Spectacle vivant

Comment vivre ensemble en ces temps de détresse ? – sur le Festival d’Avignon 2023

Critique

De Julie Deliquet à Anne Teresa de Keersmaeker, en passant par Patricia Allio, Julien Gosselin et Philippe Quesne : retour sur l’édition 2023 d’un Festival d’Avignon comme revigoré après tant d’années, et préoccupé par deux questions – la hantise de la catastrophe et la manière de vivre ensemble.

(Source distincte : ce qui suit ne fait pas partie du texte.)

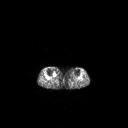
FDG PET of an extremity soft-tissue mass (from a PET/CT study), one axial slice. 3.27 mm slice thickness. 128 × 128 image matrix, field of view 700 × 700 mm. Female patient, age 65 years. Case-level facts recorded for this patient, not image findings: histological type: undifferentiated – high grade; grade: high; site of the primary tumour: right thigh.
Outlined on this slice (expert contour drawn on MRI and transferred to this co-registered scan by the dataset authors):
- gross tumour volume (mass): bounding box (x1, y1, x2, y2) in pixels: (53, 72, 56, 77)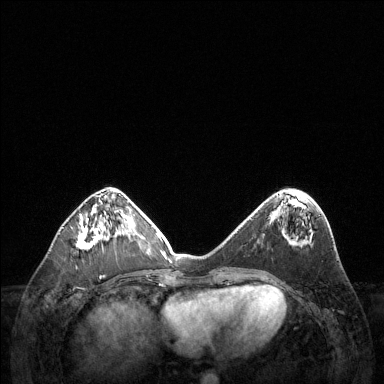
Breast MRI (dynamic contrast-enhanced), one axial slice; slice 49 of 144 in the series (ordered by position); dynamic contrast-enhanced series, time point 2 of 6 at this slice position (early post-contrast); 1.5 T; TE 1.6 ms, TR 4.6 ms; 384 × 384 image matrix, field of view 360 × 360 mm. Female patient.
Structures marked on this image (semi-automatic segmentation, software-assisted and operator-edited):
- enhancing-tissue mask used for the functional tumour volume (all voxels passing the contrast-enhancement thresholds inside the analysis volume; usually the tumour): box from (x=77, y=216) to (x=108, y=249) px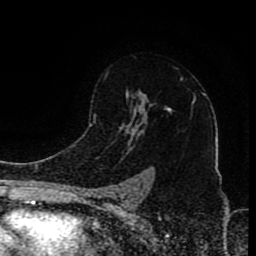
Breast MRI (dynamic contrast-enhanced), one axial slice; slice 60 of 80 in the series (ordered by position); cropped to one breast; dynamic contrast-enhanced series, time point 2 of 8 at this slice position (early post-contrast); 1.5 T; TE 4.2 ms, TR 7 ms; 256 × 256 image matrix. Female patient.
Outlined on this slice (semi-automatically segmented with operator editing):
- enhancing-tissue mask used for the functional tumour volume (all voxels passing the contrast-enhancement thresholds inside the analysis volume; usually the tumour): bounding box (x1, y1, x2, y2) in pixels: (104, 75, 194, 196)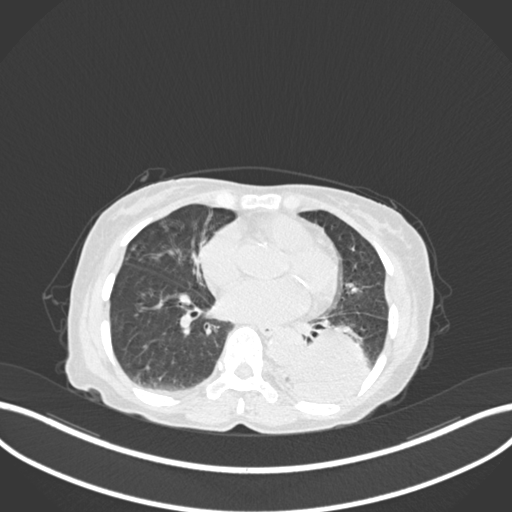
Chest CT, one axial slice. 120 kVp. Lung window (W 1500 / L -600 HU). 512 × 512 image matrix, field of view 400 × 400 mm. Female patient, age 78 years. Case-level facts recorded for this patient, not image findings: clinical TNM (as recorded): T3 N0 M1.
Annotated regions visible in this slice (bounding box drawn by a radiologist):
- lung tumour (recorded histology: squamous cell carcinoma): box from (x=288, y=321) to (x=373, y=404) px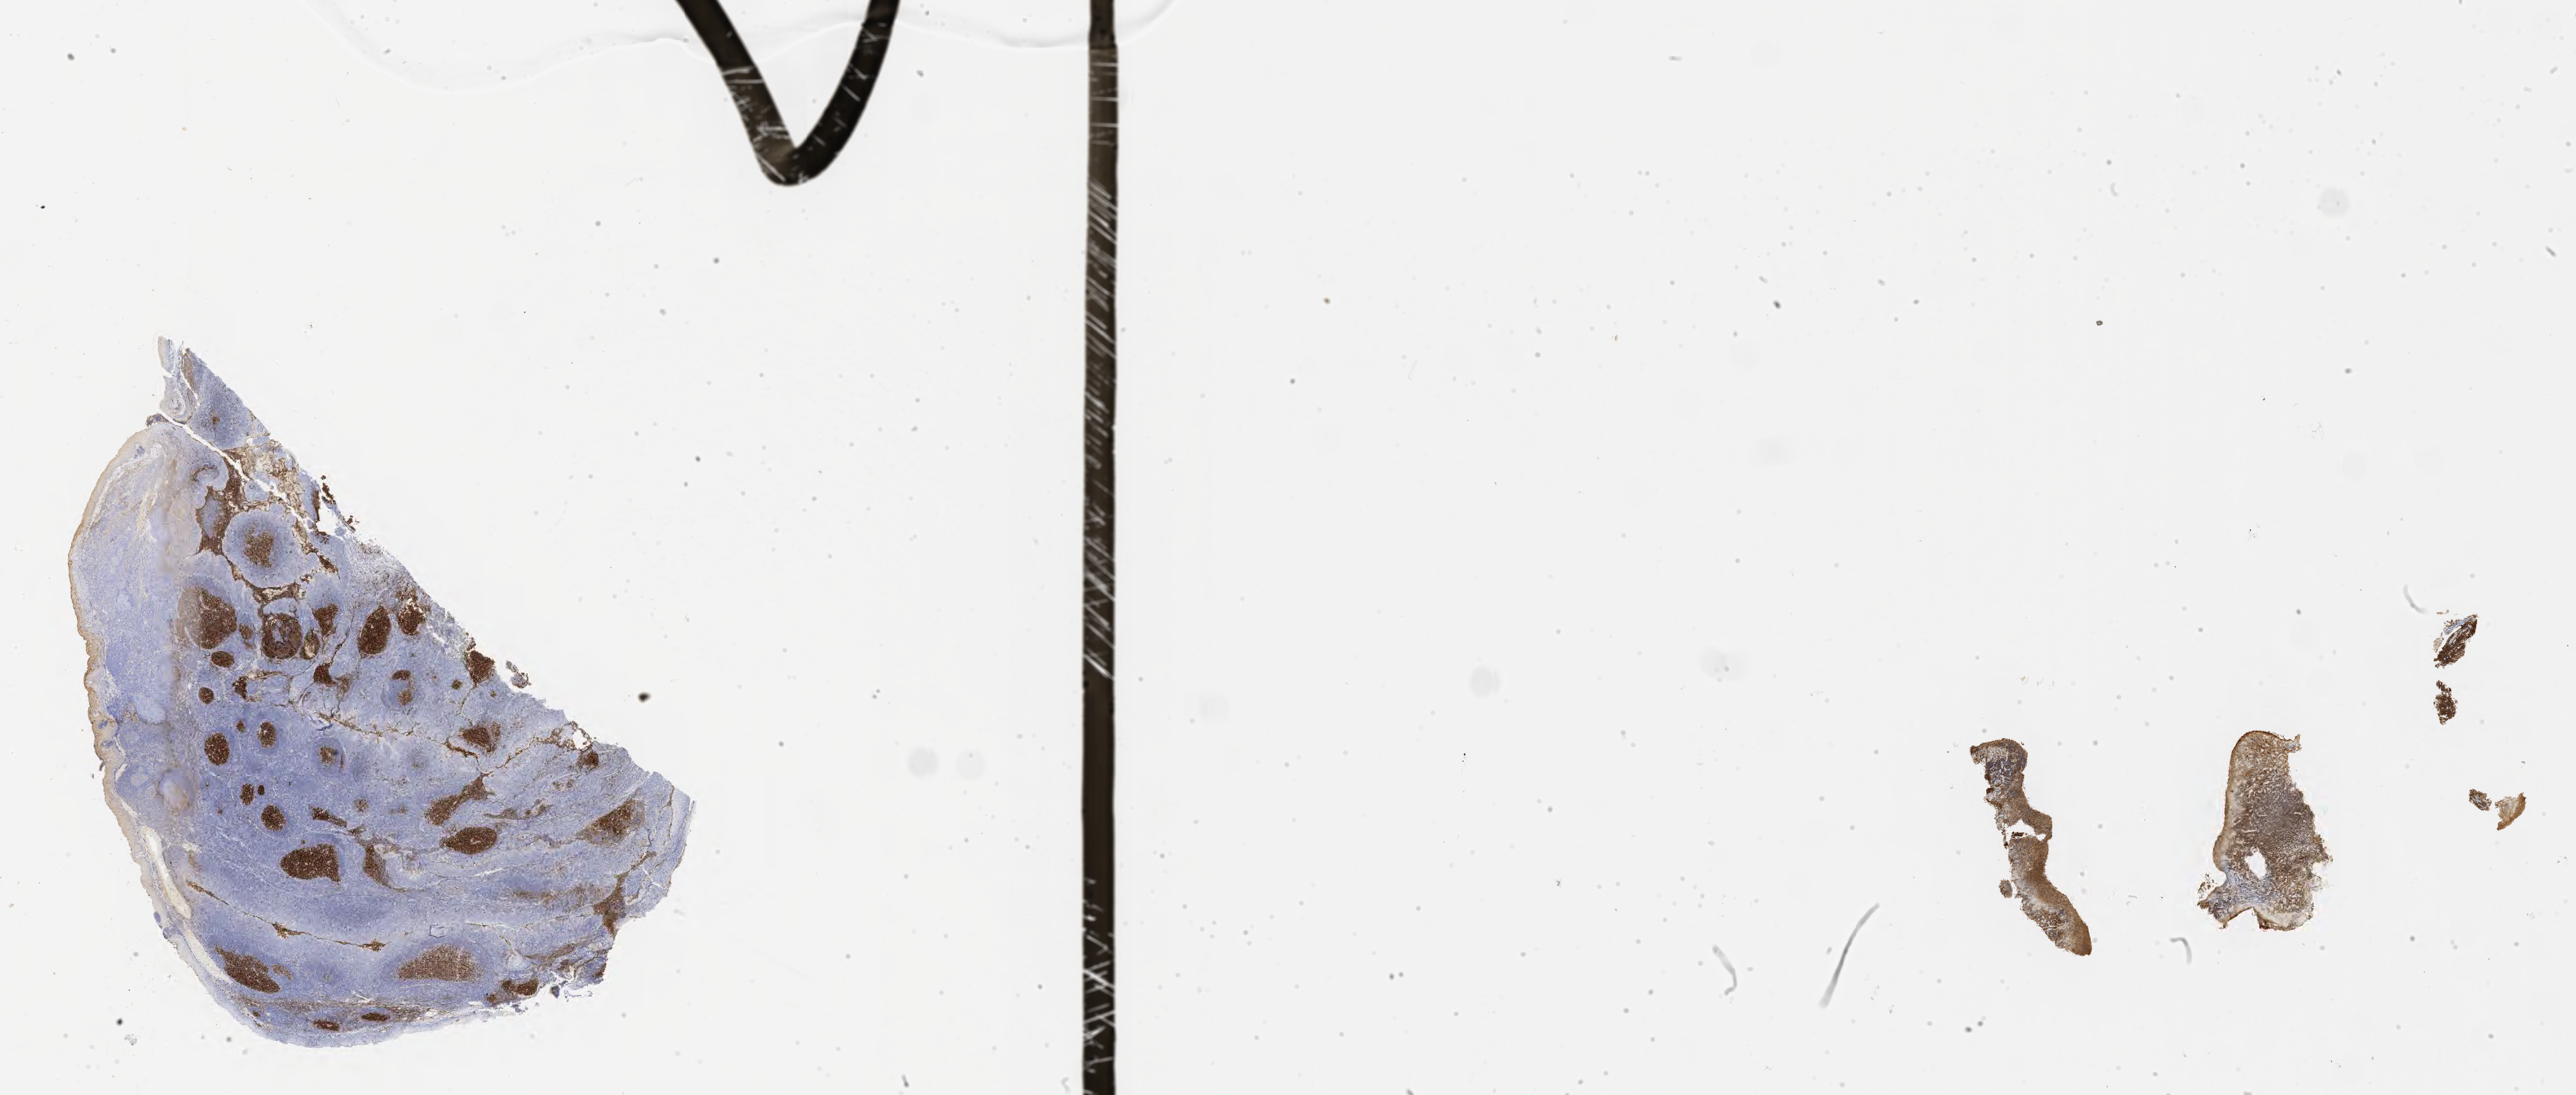
Whole-slide image, immunohistochemical stain for CD10, shown as a low-resolution overview of the whole scanned area (about 32.2 x 13.7 mm). Tumor tissue. Site: colon. Patient male; aged 28.
Diagnosis: Burkitt lymphoma, NOS.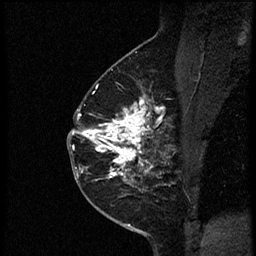
Breast MRI (dynamic contrast-enhanced), one sagittal slice; slice 36 of 56 in the series (ordered by position); dynamic contrast-enhanced study with each time point stored as its own series, time point 2 of 4 at this slice position (early post-contrast, ordered by acquisition time); 1.5 T; TE 4.2 ms, TR 18.9 ms; 2 mm slice thickness; 256 × 256 image matrix, field of view 200 × 200 mm. Female patient. From the clinical record (not read from this slice): setting: breast cancer imaged before/during neoadjuvant chemotherapy; receptor status: HER2-positive.
Structures marked on this image (semi-automatic segmentation, software-assisted and operator-edited):
- analysis volume of interest (the breast-tissue region the enhancement analysis was run in; not a lesion): bounding box <78,86,174,189> (left, top, right, bottom; pixels)
- tumour enhancement mask (voxels above the 100 % enhancement threshold inside the analysis volume of interest): <78,95,170,184>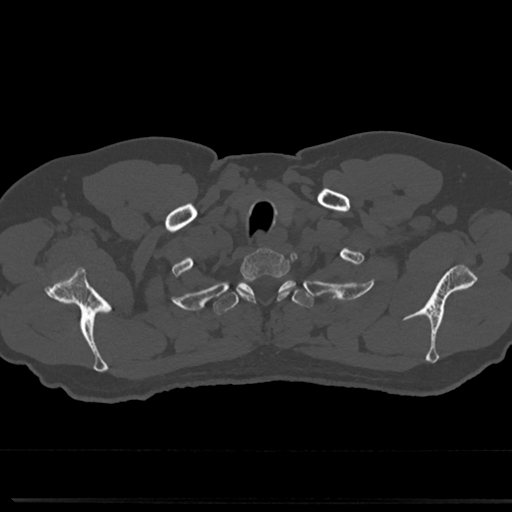
CT including the spine, one axial slice; slice 654 of 817 in the series (ordered by position); bone window (W 1800 / L 400 HU); 512 × 512 image matrix, field of view 355 × 355 mm. Patient: male, 61 years. From the clinical record (not read from this slice): primary cancer: prostate.
Annotated regions visible in this slice (semi-automatically segmented with operator editing):
- T1 vertebra: bounding box (x1, y1, x2, y2) in pixels: (240, 250, 288, 276)
- T2 vertebra: (221, 274, 308, 315)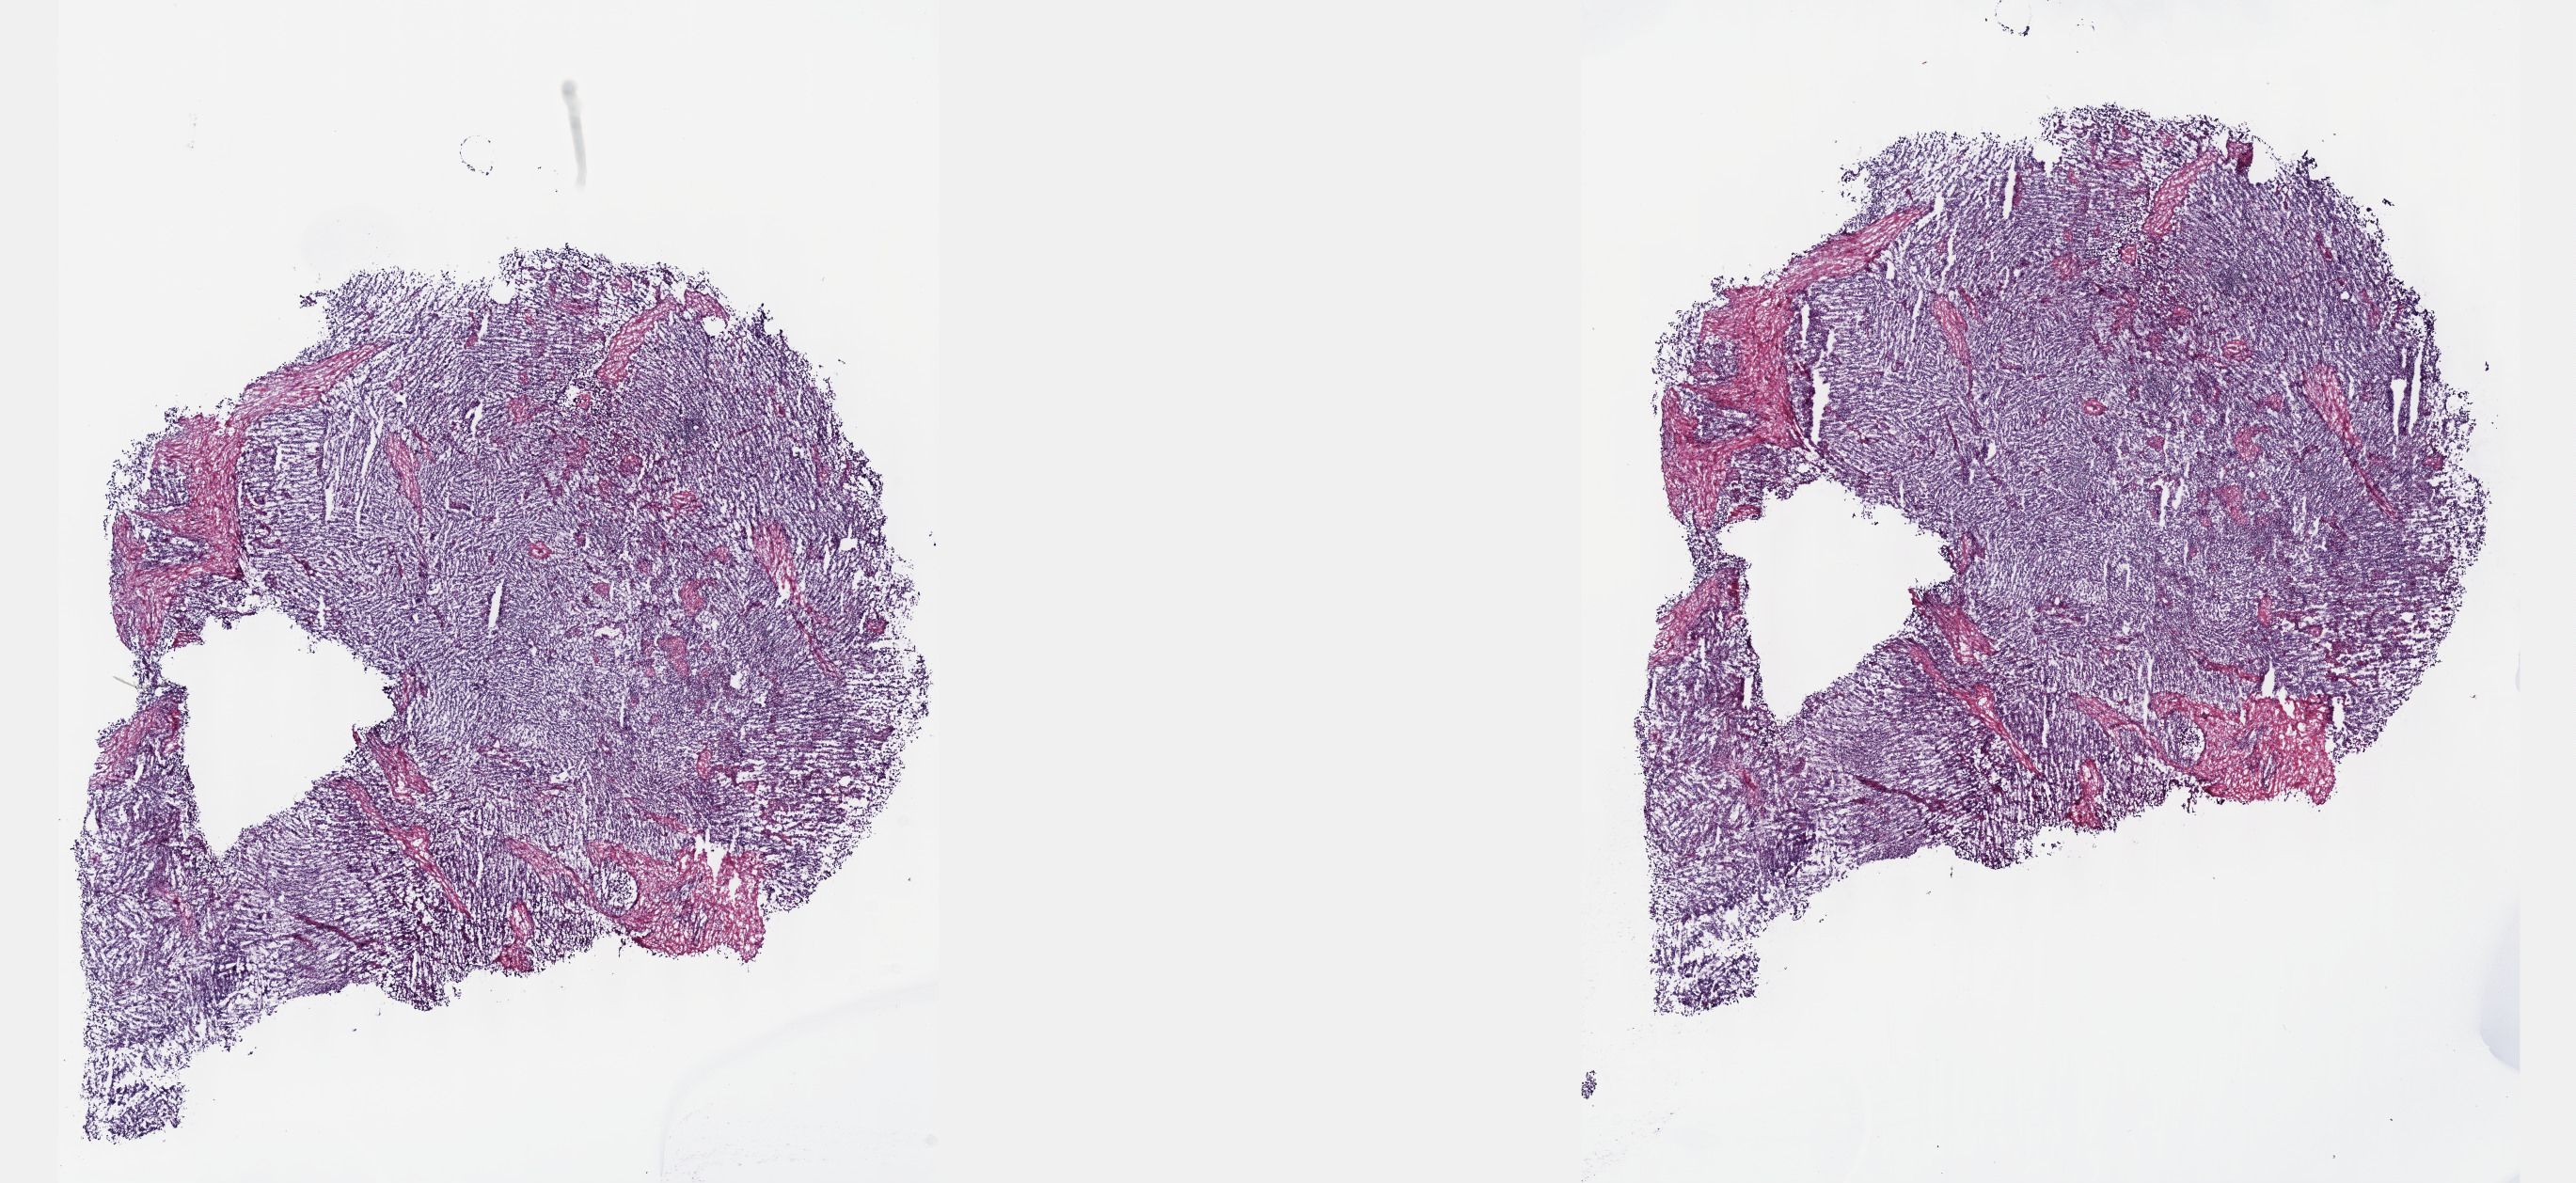
Digitized H&E-stained tissue section (whole slide), low-resolution overview of the scanned area, about 22.1 x 10.2 mm, frozen section from the top of the tissue portion, primary tumour sample from the testis. Male patient; age at initial diagnosis 44 years. Pathologist review of this section (percent, as recorded): tumour cells 100%, tumour nuclei 75%, normal cells 0%, stromal cells 0%, necrosis 0%. Inflammatory infiltration, as recorded: lymphocyte infiltration 1%, monocyte infiltration 0%, neutrophil infiltration 0%.
* pathologic diagnosis: Seminoma, NOS
* AJCC pathologic stage: IB (7th edition)
* laterality: right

Au terme de cette plongée dans la fureur avignonnaise, il s’agit de passer les paroles, les images, les sensations au tamis de sa mémoire pour chercher à en révéler les lignes de force, à en faire briller les signes pour y tracer une constellation. Deux fils semblent relier les différents spectacles vus, malgré la diversité des propositions présentées, aux esthétiques parfois diamétralement opposées : la hantise de la catastrophe, qu’elle soit climatique, sociale, politique, culturelle, et une question – comment vivre ensemble ? Deux préoccupations qui témoignent, sans surprise, du zeitgeist  du temps présent et du souci des artistes d’être aux prises avec leur époque, souci qui tient à cœur au nouveau directeur du Festival d’Avignon qui entend lui donner une coloration plus politique.

publicité

Welfare, mise en scène par Julie Deliquet, ouvre le bal dans la Cour d’honneur du Palais des papes, haut lieu du festival qui, par son amplitude, risque toujours d’écraser ce(ux) qui s’agite(nt) sur son plateau. À l’invitation de Frederick Wiseman, la directrice du Théâtre Gérard Philippe, à Saint-Denis, s’est emparée du film éponyme du maître du documentaire, creusant le sillon de sa veine sociale, déjà sensible dans son adaptation de Fassbinder qui explorait le monde ouvrier. Le film, tourné en 1973, nous plonge dans les arcanes des services sociaux new-yorkais pour révéler l’ahurissant imbroglio de ces usines à gaz, où les plus précaires sont baladés de service en service, ne disposant jamais du bon papier ou du numéro adéquat pour glaner les quelques dollars nécessaires à leur survie.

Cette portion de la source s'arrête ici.